Of course, the coalition Government have given in not just to the tobacco industry, because the food industry’s advances have also been successful. The industry lobby has stopped the introduction of the consumer-friendly traffic light warnings for food, and instead we are to have guideline daily amounts. Linked to that, the Government are to weaken the Food Standards Agency. The agency will lose its role to promote healthy eating, which was described by a Government adviser on food policy, Professor Tim Lang of City university, as a “retrograde step”.

The Secretary of State for Health has also attacked initiatives to improve school meals. He says that he wants to avoid confrontation, which he claims was the hallmark of the Labour Government, but I do not believe that Labour’s promotion of healthy school meals was confrontational. Jamie Oliver’s promotion of good school dinners was hardly a public health blitzkrieg; rather, it raised awareness of an important public health issue.

However, we must confront stark health inequalities. In Blaenau Gwent, average male life expectancy is just over 78. Just 10 miles down the heads of the valleys road in Usk, it is 85. That cannot be right.

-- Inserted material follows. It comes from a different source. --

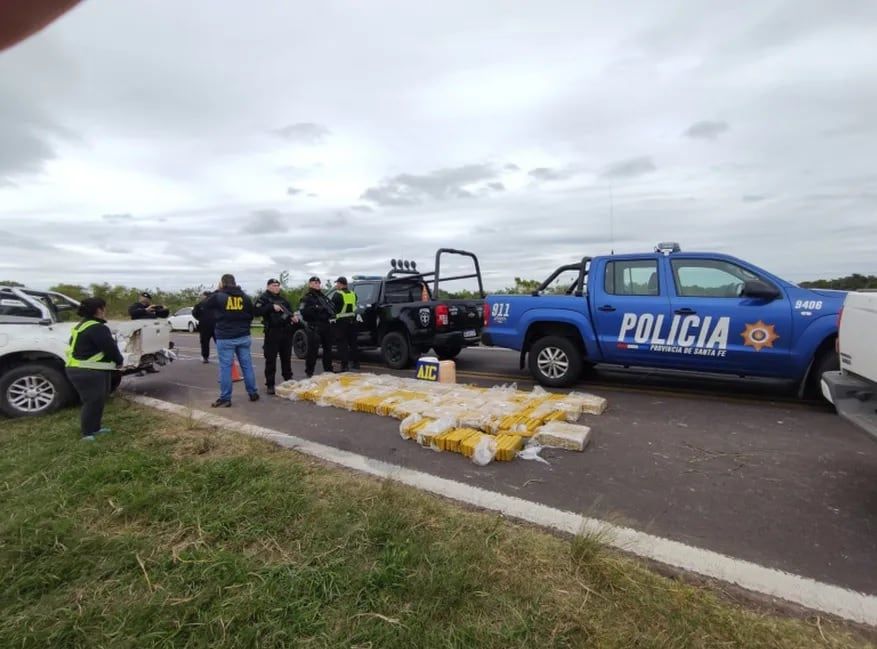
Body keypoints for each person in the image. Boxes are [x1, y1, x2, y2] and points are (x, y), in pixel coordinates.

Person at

Good employment is crucial for improved public health, but we must also address the key issues of diet, smoking and alcohol. Healthy living must be promoted by a real progressive Government. Where is the Lib Dems’ voice in this vital debate? Why have they not championed the consumer rather than the producer? In public health, why have they not intervened with their political partners to give our children and young people protection from less healthy food, from tobacco manufactures trying to recruit new smokers, and from low-price alcohol and the binge drinking that it sustains? When one man’s regulation can be another man’s vital public health protection, their coalition, laissez-faire agenda is already going too far. When the Lib Dems meet at their conference in the recess, perhaps they will look again at their public health policy, and strengthen, not weaken, these commitments. The public health agenda is too important to all our young people for the Lib Dems to be complete poodles and accept this laissez-faire lead from their majority party partners.